What is Data SGP?

Data SGP is a data analysis package for the free and open source programming environment, R. It can be run on any operating system that supports R and provides the required software/hardware. Running SGP analyses requires some familiarity with the R software. The bulk of the effort for running SGP analyses is in data preparation and then the actual analysis. SGP analyses are designed to be simple and straightforward. In our experience errors in running SGP calculations generally revert back to problems with data preparation so it is very important that the data is prepared properly.

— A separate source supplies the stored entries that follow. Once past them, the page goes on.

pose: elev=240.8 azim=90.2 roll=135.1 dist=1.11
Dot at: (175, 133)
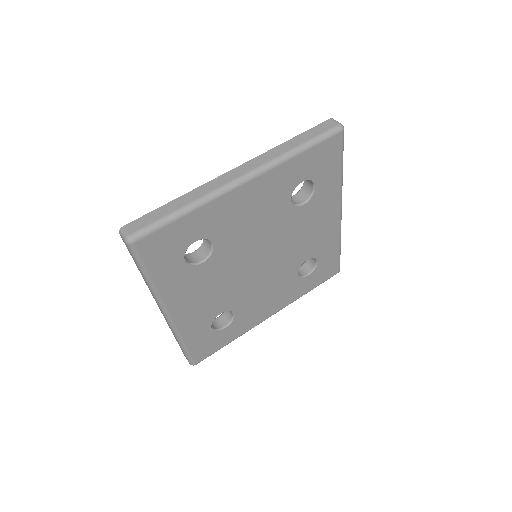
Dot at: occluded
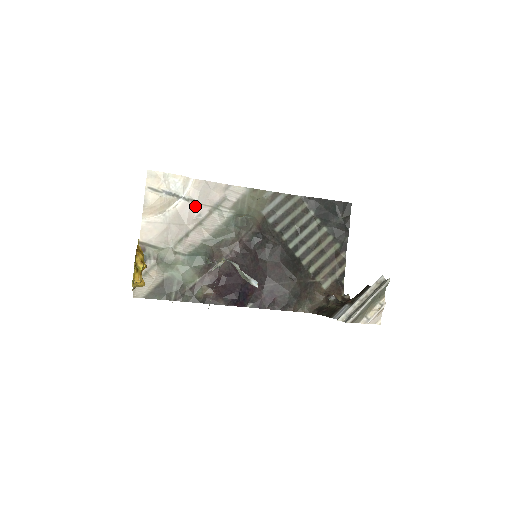
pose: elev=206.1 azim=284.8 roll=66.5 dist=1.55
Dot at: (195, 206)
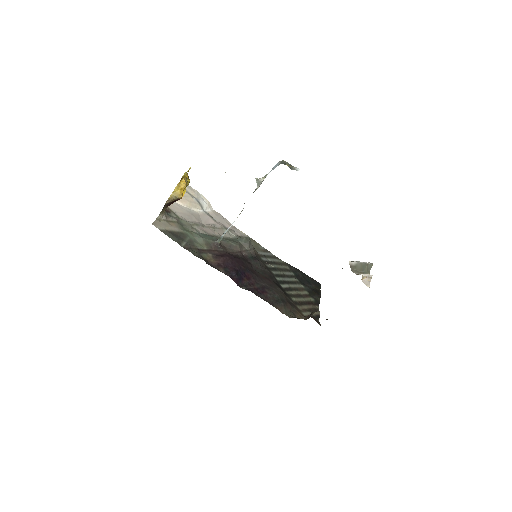
Dot at: (212, 219)
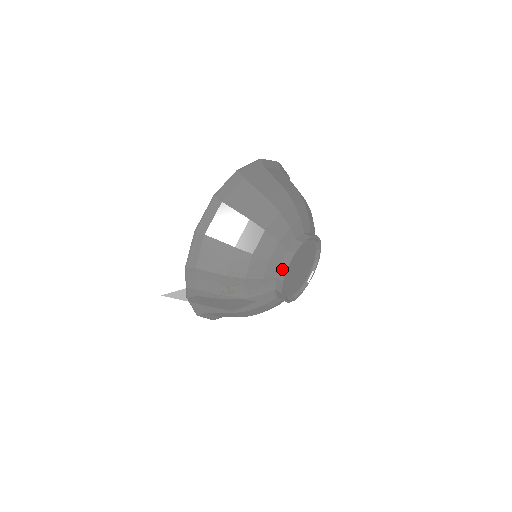
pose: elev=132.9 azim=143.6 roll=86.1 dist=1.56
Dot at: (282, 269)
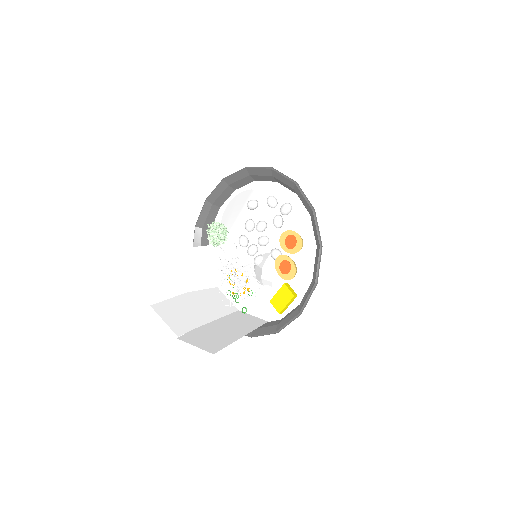
Dot at: occluded
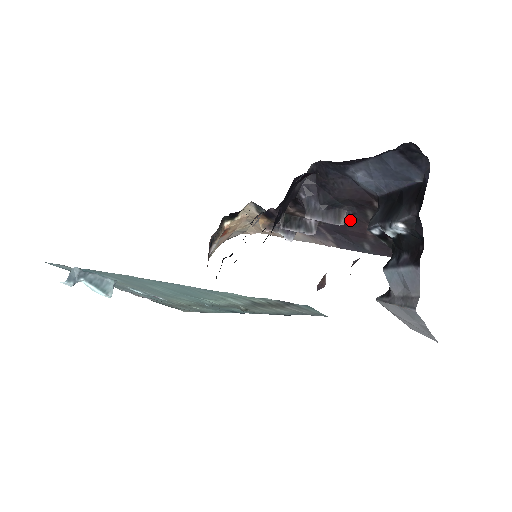
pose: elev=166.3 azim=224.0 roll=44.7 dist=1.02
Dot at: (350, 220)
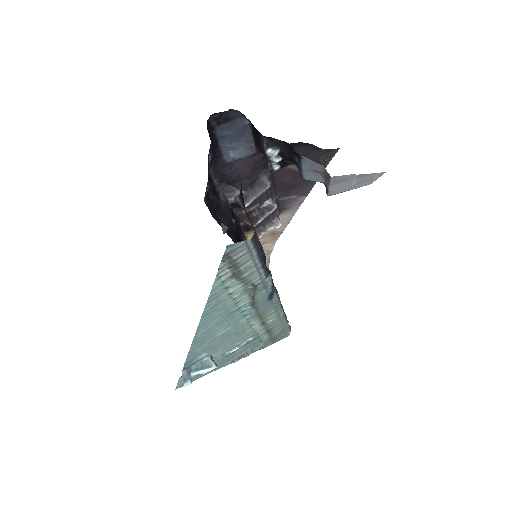
Dot at: (277, 177)
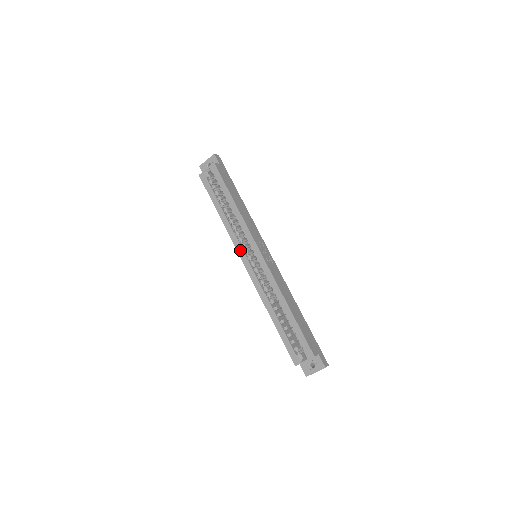
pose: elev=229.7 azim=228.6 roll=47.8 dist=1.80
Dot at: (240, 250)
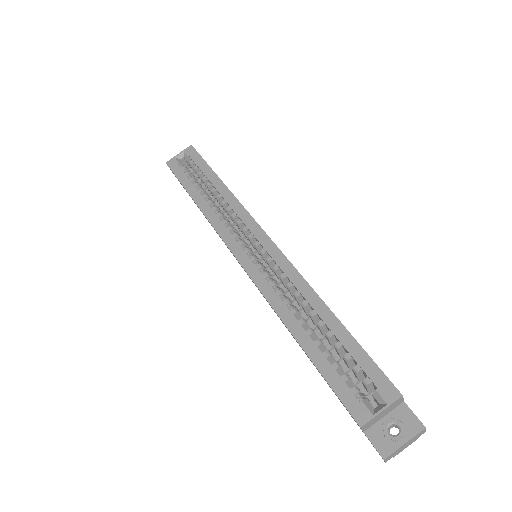
Dot at: (231, 241)
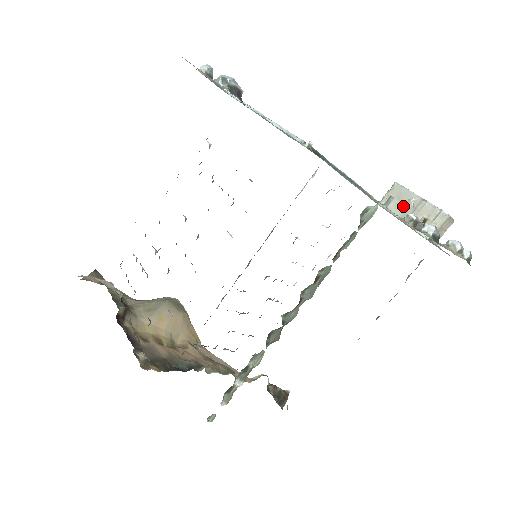
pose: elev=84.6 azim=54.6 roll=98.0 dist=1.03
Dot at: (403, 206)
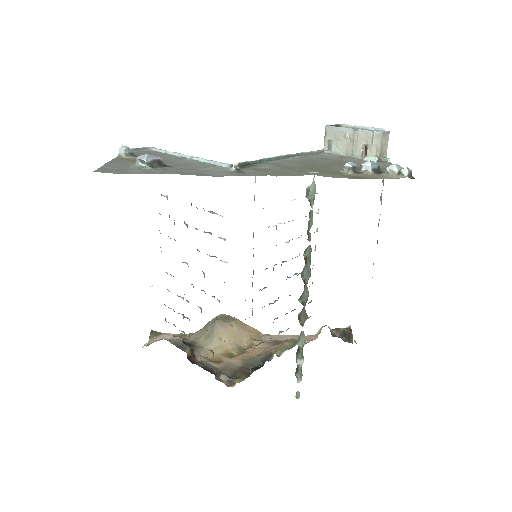
Dot at: (343, 144)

The Southern Great Plains (SGP) observatory is an atmospheric research facility located on 160 acres of cattle pasture and wheat fields southeast of Lamont, Oklahoma. The observatory hosts a number of in situ and remote-sensing instrument clusters that cover an area of about 9,000 square miles in north central and south Oklahoma and southwestern Kansas. Researchers use SGP data to better understand cloud and aerosol processes and improve Earth system models.

As a part of its mission to provide high-quality data and simulations, the SGP operates a large-scale, continuously operating radio telescope (VLBI). It is the world’s first field measurement site established by the Atmospheric Radiation Measurement (ARM) user facility. The site collects continuous observations of the atmosphere and is a vital component in developing better predictions of climate change.

A term that’s used quite often in business today, primarily as a marketing buzzword, is ‘big data’. Big data refers to massive, complicated, and varied datasets that are beyond the abilities of traditional database systems. The SGP is working to assemble unprecedented amounts of scientific information for the questions at hand but in comparison to a global Facebook interaction this is not big data.

SGP uses a data set called the sgpdata package that is built within the free and open source program, R. The sgpdata package provides the classes, functions and data that are used in the SGP analytics. The classes and functions used in SGP are based on the work of Dr. Damian Betebenner. They include his well-known catch-up, keep-up growth projections which compare a student’s current growth to that of their academic peers nationally who have similar achievement histories on Star assessments.

The sgpdata package includes 4 example data sets for use in SGP analyses. One of these, sgpData, specifies data in the WIDE format that’s used with lower level SGP functions like studentGrowthPercentiles and studentGrowthProjections. The other two, sgpData_LONG and sgptData_LONG specify the LONG format that’s used with higher level SGP functions such as abcSGP, prepareSGP, and analyzeSGP. These data sets are updated each day so that when users select a specific date range during report customization, the growth trajectories and projections they see will be based on up to date information. The sgpdata package can be downloaded from the CRAN website.